After there is a full picture of the project, the build system can write out its build scripts (ex. buildscript.sh and buildscript.cmd for MlFront_Boot). The build system is responsible for replicating the .m2l modifications (ex. we added the module First = AcmeWidgets_Std__First alias earlier) in its build scripts. The build system can use -open SomeModification in its ocamlc / ocamlopt flags to accomplish those modifications.

Build systems can also synthesize their own modules at any point of the cycle. MlFront_Boot does not use this functionality very much but DkCoder uses it heavily.

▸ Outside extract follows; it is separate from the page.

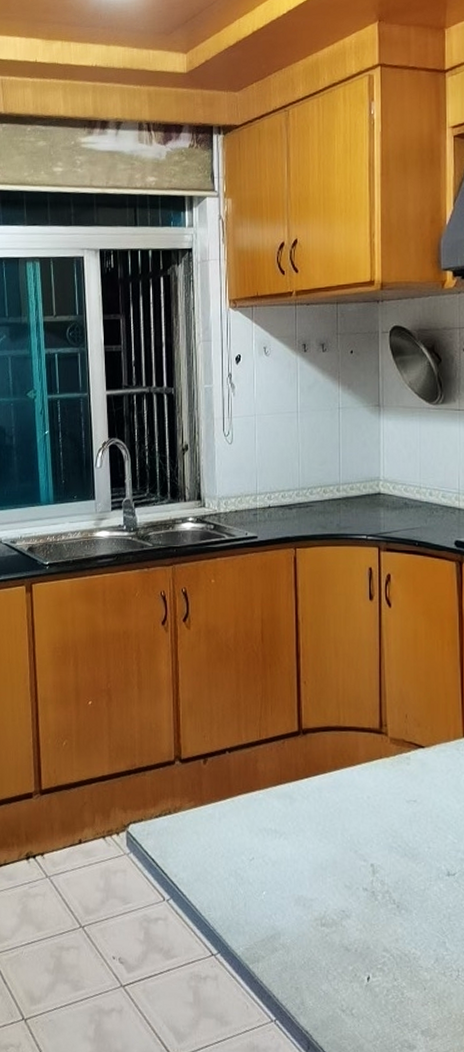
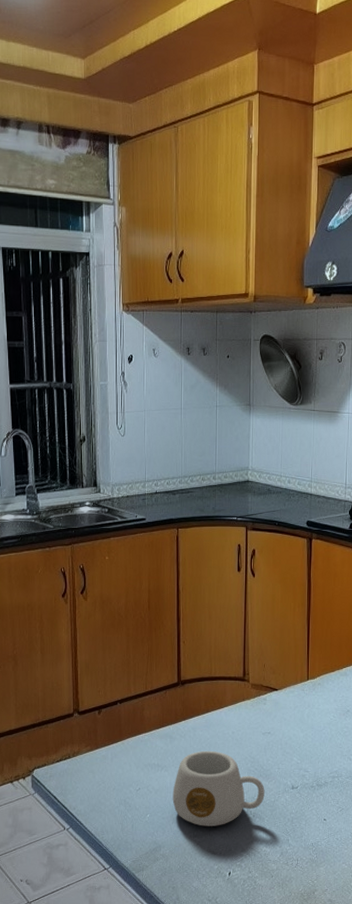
mug: none [294,817,412,915] -> present [172,750,265,826]

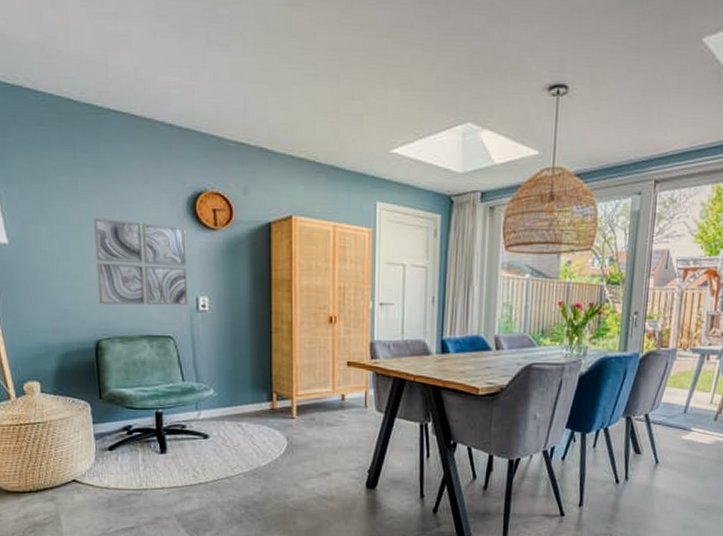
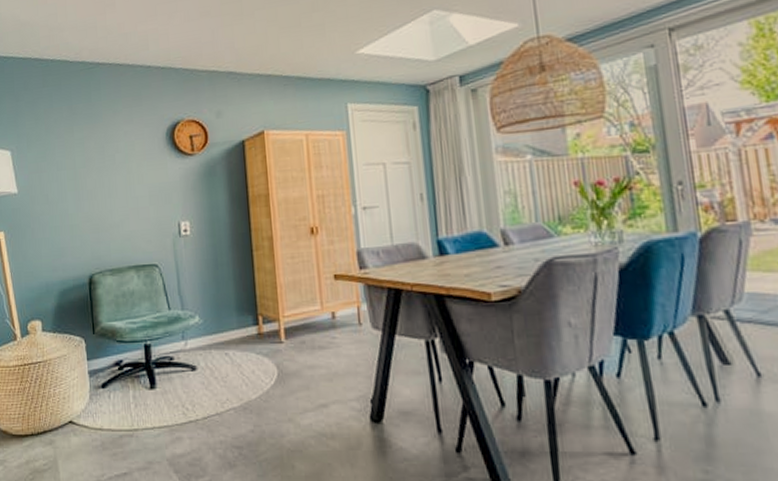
wall art: present [94,218,188,306] -> none [87,157,171,239]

  • Implicit modules: Modules created automatically after the analysis of a single unit.

    For example, with DkCoder, when the following unit is scanned:

    Copy
    let () =
      Printf.printf
        "All assets are in %s\n"
        (Tr1Assets.LocalDir.v ())

    When MlFront tells DkCoder that it must respond to the missing Tr1Assets module, DkCoder creates the Tr1Assets module automatically from the contents of an assets folder (images, audio files and other static resources).

  • Optimistic modules: Modules created automatically in response to many units being scanned.

    For example, with DkCoder, when units are scanned in a package directory (ex. AcmeWidgets_Std/Something/*.ml), units are scanned in the subpackages (ex. AcmeWidgets_Std/Something/Deeper/*.ml) where "subpackage modules" are created automatically. That was a mouthful! Basically, AcmeWidgets_Std.Something.A can only access AcmeWidgets_Std.Something.Deeper.B if someone created the subpackage module AcmeWidgets_Std.Something.Deeper. An optimistic module has holistic access to many modules which enables those subpackage modules to be generated on your behalf.

In summary, MlFront_Boot, through unique identification of modules and codept-based analysis, is a build system generator that writes portable build shell scripts backed by an accurate enumeration of modules used in a program. You need some more equipment to do the security analysis we mentioned in the first post, but today you learned how the main equipment works.